**To do:** Could you count how many lines of the data include "made" and answer with the number only?

Saved data entries:
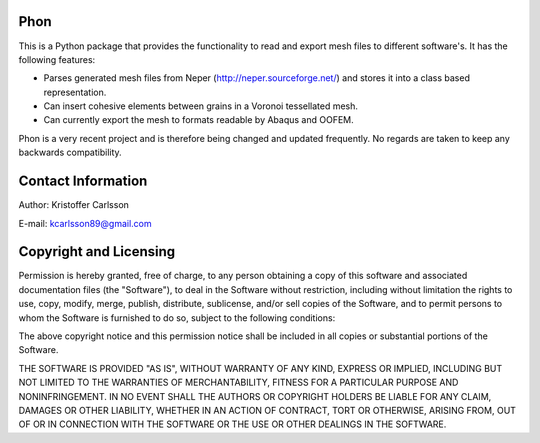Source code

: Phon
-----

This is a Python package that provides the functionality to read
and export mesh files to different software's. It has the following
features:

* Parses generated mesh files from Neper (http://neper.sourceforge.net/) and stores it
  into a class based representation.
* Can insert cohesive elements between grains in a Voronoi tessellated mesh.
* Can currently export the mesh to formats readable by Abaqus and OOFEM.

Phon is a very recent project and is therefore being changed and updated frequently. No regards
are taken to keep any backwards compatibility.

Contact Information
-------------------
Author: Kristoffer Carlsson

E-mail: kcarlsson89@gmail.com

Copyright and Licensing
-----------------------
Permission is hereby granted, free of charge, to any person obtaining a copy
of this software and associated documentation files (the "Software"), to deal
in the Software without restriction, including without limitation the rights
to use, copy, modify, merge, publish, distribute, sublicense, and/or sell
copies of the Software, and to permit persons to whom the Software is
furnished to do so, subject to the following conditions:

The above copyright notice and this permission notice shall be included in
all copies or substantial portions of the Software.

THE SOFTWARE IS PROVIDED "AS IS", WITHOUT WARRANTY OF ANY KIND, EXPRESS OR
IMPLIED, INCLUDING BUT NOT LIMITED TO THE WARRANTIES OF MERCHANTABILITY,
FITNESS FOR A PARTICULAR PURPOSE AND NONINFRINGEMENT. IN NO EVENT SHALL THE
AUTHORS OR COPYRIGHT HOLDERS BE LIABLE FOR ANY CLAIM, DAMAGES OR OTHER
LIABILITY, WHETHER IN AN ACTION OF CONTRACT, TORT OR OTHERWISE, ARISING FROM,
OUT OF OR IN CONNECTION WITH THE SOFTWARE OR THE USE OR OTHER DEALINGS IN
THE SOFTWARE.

---

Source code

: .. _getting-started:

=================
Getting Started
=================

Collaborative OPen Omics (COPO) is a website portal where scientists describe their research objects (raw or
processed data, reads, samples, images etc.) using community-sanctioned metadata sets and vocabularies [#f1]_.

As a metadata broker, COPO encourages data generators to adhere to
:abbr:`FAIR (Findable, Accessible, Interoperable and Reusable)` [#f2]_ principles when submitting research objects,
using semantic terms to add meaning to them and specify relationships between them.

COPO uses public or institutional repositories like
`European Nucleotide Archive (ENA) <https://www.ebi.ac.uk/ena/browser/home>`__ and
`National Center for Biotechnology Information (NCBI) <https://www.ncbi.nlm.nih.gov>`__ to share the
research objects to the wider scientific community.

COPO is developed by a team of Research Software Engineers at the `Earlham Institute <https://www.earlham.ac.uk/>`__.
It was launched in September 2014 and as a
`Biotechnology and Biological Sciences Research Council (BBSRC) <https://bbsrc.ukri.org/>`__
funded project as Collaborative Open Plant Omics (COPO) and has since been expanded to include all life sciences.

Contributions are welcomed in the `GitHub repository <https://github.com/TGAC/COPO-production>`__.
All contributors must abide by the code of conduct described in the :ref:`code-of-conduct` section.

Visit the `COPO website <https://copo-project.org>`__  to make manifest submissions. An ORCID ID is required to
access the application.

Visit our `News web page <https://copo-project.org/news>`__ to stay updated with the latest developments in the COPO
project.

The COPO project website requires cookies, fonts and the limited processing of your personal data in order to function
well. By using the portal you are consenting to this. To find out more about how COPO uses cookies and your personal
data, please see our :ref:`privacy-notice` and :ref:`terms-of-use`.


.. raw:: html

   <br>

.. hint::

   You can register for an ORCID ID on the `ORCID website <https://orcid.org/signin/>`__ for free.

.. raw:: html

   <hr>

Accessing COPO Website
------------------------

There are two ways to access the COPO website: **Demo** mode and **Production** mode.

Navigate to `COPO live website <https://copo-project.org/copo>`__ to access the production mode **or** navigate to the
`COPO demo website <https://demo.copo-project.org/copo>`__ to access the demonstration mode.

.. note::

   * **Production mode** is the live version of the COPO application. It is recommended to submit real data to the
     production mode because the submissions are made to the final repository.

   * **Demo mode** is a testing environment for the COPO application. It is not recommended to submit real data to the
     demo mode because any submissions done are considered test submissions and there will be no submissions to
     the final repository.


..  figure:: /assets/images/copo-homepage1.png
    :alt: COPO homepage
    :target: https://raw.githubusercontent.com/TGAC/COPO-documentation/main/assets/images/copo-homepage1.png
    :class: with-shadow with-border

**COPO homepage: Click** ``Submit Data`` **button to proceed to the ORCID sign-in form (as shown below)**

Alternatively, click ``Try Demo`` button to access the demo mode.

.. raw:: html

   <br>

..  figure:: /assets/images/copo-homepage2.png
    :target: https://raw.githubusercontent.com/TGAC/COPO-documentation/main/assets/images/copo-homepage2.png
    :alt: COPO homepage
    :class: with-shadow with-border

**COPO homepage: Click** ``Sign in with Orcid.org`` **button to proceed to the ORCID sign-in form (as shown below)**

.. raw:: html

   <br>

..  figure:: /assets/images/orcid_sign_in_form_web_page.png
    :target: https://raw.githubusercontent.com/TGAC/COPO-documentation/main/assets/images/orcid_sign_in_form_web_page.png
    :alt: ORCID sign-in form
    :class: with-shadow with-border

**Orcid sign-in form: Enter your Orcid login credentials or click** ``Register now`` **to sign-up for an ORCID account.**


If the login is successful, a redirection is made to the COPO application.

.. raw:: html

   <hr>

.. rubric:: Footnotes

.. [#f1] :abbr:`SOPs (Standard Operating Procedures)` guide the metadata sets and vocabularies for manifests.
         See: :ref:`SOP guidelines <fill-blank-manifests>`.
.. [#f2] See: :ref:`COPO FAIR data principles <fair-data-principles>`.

* * *

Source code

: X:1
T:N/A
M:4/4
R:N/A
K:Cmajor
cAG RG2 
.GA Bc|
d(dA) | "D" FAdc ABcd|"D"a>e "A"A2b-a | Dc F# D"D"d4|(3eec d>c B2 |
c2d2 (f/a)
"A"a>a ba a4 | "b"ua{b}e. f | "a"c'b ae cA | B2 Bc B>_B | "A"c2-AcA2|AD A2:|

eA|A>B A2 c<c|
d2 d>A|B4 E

**The answer:** 2